(Extracted page text data)
== Segment start ==
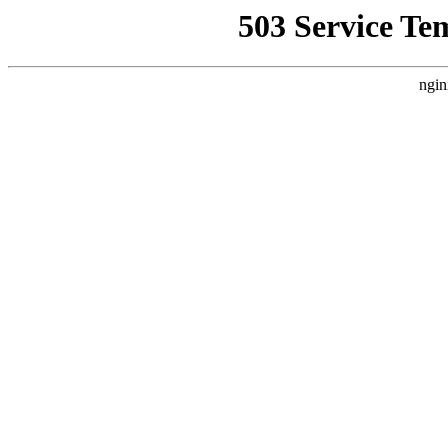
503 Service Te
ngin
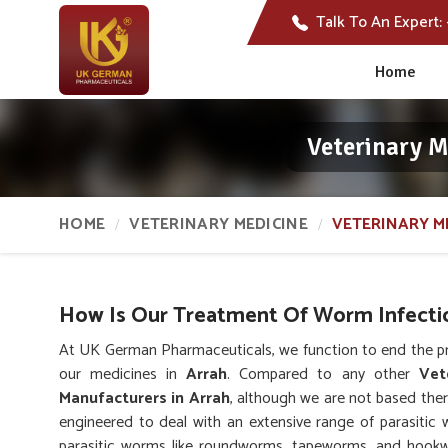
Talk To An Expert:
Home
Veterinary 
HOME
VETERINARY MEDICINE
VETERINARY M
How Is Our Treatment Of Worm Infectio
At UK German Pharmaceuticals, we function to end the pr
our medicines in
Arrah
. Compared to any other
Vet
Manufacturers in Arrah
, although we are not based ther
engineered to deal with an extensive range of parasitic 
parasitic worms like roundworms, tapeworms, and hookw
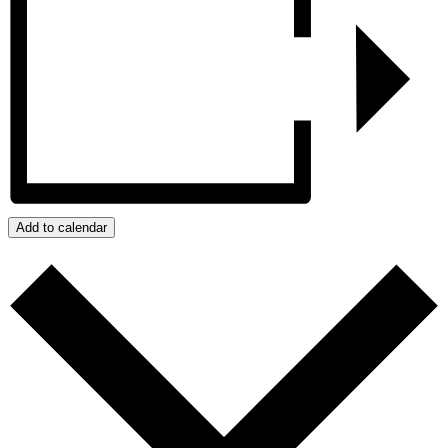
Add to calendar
== Segment end ==
== Segment start ==
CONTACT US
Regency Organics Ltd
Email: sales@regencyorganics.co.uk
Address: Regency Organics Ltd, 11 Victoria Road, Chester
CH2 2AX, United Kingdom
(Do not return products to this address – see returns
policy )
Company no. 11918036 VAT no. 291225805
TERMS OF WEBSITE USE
== Segment end ==
== Segment start ==
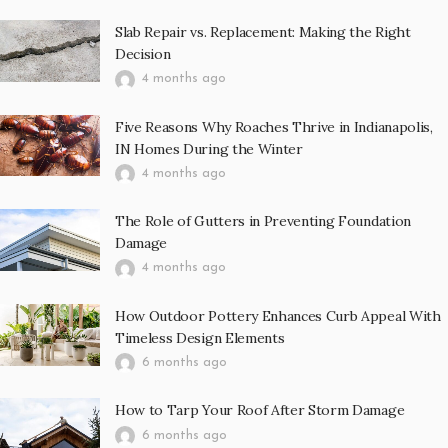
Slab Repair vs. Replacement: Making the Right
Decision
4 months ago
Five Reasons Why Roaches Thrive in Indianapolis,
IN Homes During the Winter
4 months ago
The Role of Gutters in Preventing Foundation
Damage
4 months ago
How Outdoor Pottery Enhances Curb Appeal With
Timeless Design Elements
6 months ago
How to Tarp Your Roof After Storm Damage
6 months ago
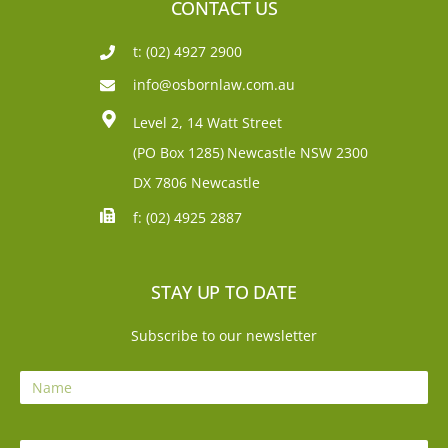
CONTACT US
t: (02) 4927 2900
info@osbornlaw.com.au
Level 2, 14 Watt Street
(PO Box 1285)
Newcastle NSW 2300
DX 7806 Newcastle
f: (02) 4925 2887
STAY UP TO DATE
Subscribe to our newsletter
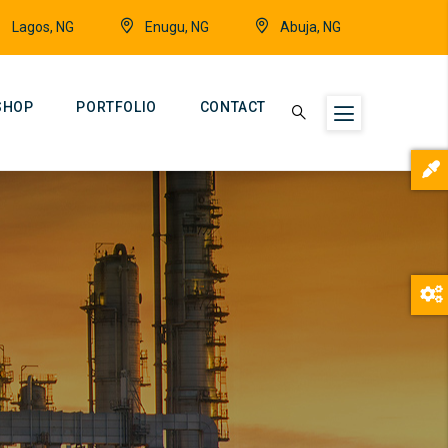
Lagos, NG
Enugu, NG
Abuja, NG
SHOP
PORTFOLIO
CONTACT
== Segment end ==
Find the line with "503 Service Te" in the data above, and from there retype each line exactly through the line with "Add to calendar", skipping the pictures along the way.

503 Service Te
ngin
Talk To An Expert:
Home
Veterinary 
HOME
VETERINARY MEDICINE
VETERINARY M
How Is Our Treatment Of Worm Infectio
At UK German Pharmaceuticals, we function to end the pr
our medicines in
Arrah
. Compared to any other
Vet
Manufacturers in Arrah
, although we are not based ther
engineered to deal with an extensive range of parasitic 
parasitic worms like roundworms, tapeworms, and hookw
Add to calendar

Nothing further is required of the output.